Recovered ROAS curves vs ground truth
LOO ranks models by likelihood. The complementary check is to see, on the response scale, how close each model’s ROAS effect is to the ground-truth curve from the DGP.
truth_budget_default = DGP.true_mu(
roas=roas_grid,
cohort_age=cohort_age_default,
month_of_year=month_of_year_default,
params=params,
)
recovered_curves = {
"linear_gaussian": (predict_mu(model_lm, idata_lm, roas_datagrid), "C0"),
"hgamma_linear": (predict_mu(model_hgl, idata_hgl, roas_datagrid), "C1"),
"hgamma_hsgp": (predict_mu(model, idata, roas_datagrid), "C2"),
}
fig, ax = plt.subplots()
for name, (mu_grid, color) in recovered_curves.items():
for j, hdi_prob in enumerate([0.94, 0.5]):
az.plot_hdi(
roas_grid,
mu_grid,
hdi_prob=hdi_prob,
color=color,
fill_kwargs={
"alpha": 0.15 + 0.2 * j,
"label": f"{name} {hdi_prob: .0%} CI",
},
ax=ax,
)
ax.plot(
roas_grid, truth_budget_default, color="black", linestyle="--", label="ground truth"
)
ax.legend(loc="center left", bbox_to_anchor=(1, 0.5))
ax.set(
xlabel="roas",
ylabel="expected budget next month",
)
ax.set_title(
"""Recovered ROAS Effect across Models
(other features held constant at their mean)
""",
fontsize=18,
fontweight="bold",
);
We clearly see the Hurdle-Gamma + HSGP model is very close to the ground truth.
Conclusion
We worked through three models of increasing flexibility on the same ad-tech panel. Each modeling choice bought us one thing:
- Linear Gaussian gave us a single regression coefficient for ROAS but the wrong likelihood (allowed negative budgets, missed the zero mass) and the wrong shape (a line where the truth has a peak and a saturation).

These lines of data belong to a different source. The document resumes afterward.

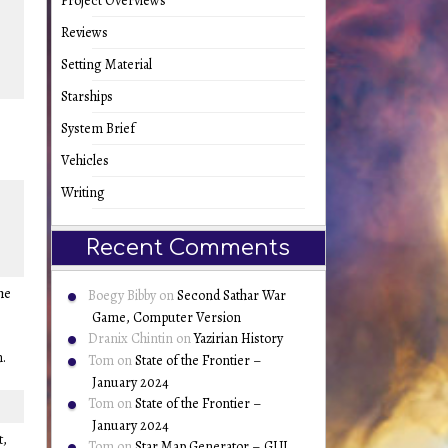
Project Overviews
Reviews
Setting Material
Starships
System Brief
Vehicles
Writing
Recent Comments
he
Boegy Bibby
on
Second Sathar War
Game, Computer Version
Dranix Chintin
on
Yazirian History
n.
Tom
on
State of the Frontier –
January 2024
Tom
on
State of the Frontier –
January 2024
t,
Tom
on
Star Map Generator – GUI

- Hurdle Gamma with a linear ROAS coefficient fixed the likelihood: non-negative response, an explicit zero point-mass through \(\psi\), and a log link that turned the coefficient into a multiplicative effect. The shape was still monotone, missing the peak and the saturation.
- Hurdle Gamma with an HSGP on ROAS kept the right likelihood and let the data shape the curve. The recovered \(\mathbb{E}[\text{budget}_{t+1} \mid \text{roas}_t]\) tracked the true non-linearity, and the LOO comparison ranked it on top.
Across all three models the interpretation recipe was identical: build a reference grid with datagrid, push it through the posterior with predict_mu, summarize on the response scale. This is the marginaleffects mental model: predictions (“what does the model say here?”), comparisons (“what changes from A to B?”), and slopes (“what is \(\partial \hat{Y} / \partial X\) here?”, which we met through bmb.interpret.slopes on the linear baseline rather than by hand, but is the same recipe with a finite-difference twist). Raw coefficients answer the wrong question once you leave identity-link land; data-grid summaries answer the right one.
For more depth see the book “Model to Meaning” and the Bambi interpret module, which ships a one-liner version of every plot we built by hand.